If you don't stop thisssssssss whining right now …. we will never eat anything … anywhere …. ever again ...”

But then a minor miracle! Mid-threat, there came food from above (and presumably the kitchen). Plates loaded with the promise of overfull bellies were silently lowered to the table in age-ascending order. First the boy and his mystery meal, then the girl and her laborious samples, and finally for the parents (well let's just say the husband is the eldest in this food service scenario, shall we?) and our oh-so-similar orders. Of course, we waited to switch plates until after the server sauntered away.

The complaints of grumbling bellies are replaced by silence as they taste each item. I hold my breath waiting for an explosion of disagreeable sounds. More silence signals yet another minor miracle that is satisfaction.

I eat quickly, wondering how long it will last.

I know they're old enough to know how to behave in a public place, but that doesn't mean I trust they will. There's only so many quarters you can put in that meter before you reach the limit.

Bathroom visits seem to be the barometer. And so we started to get on our coats as the boy headed for his second turn in “Gents.”

I watch as the door closes and opens. And I follow him as he heads back to the table … but he stops at the wait station and talks to the server instead.

“I accidentally locked the bathroom door as I was leaving. Sorry, it was a mistake.”

An odd wave of pride washed over me. Had it been me at his age, I would have said nothing, grabbed my coat and told my parents we have to get out of here now!
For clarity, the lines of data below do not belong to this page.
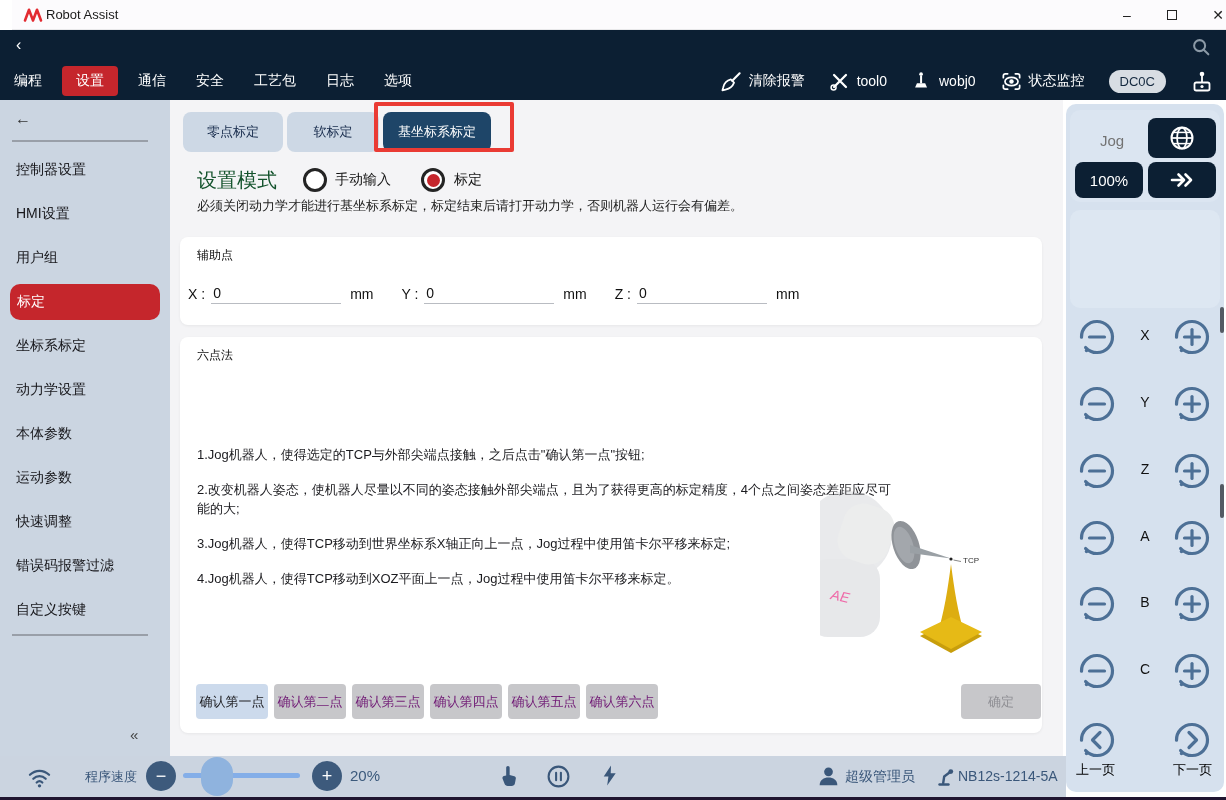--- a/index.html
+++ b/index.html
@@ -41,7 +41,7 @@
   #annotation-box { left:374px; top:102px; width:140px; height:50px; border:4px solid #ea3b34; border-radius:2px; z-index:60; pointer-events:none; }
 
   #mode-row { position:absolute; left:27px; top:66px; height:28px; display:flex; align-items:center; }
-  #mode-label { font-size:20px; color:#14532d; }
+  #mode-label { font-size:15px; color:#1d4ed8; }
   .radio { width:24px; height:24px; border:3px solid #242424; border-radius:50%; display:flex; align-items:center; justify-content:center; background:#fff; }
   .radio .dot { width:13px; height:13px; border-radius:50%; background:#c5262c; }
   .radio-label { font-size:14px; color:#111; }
Not him.

He just wanted them to know the door needed to be unlocked.

For a moment, I thought I saw the same you're-not-welcome-back smile stretch over our server's face as she looked at me before rummaging in the silverware tray and extracting a butterknife. But a twinkle in her eye as she turned and headed to free the washroom for other patrons made me relax a little.


“Thanks for the heads up, little man. Come back and see us again, OK?”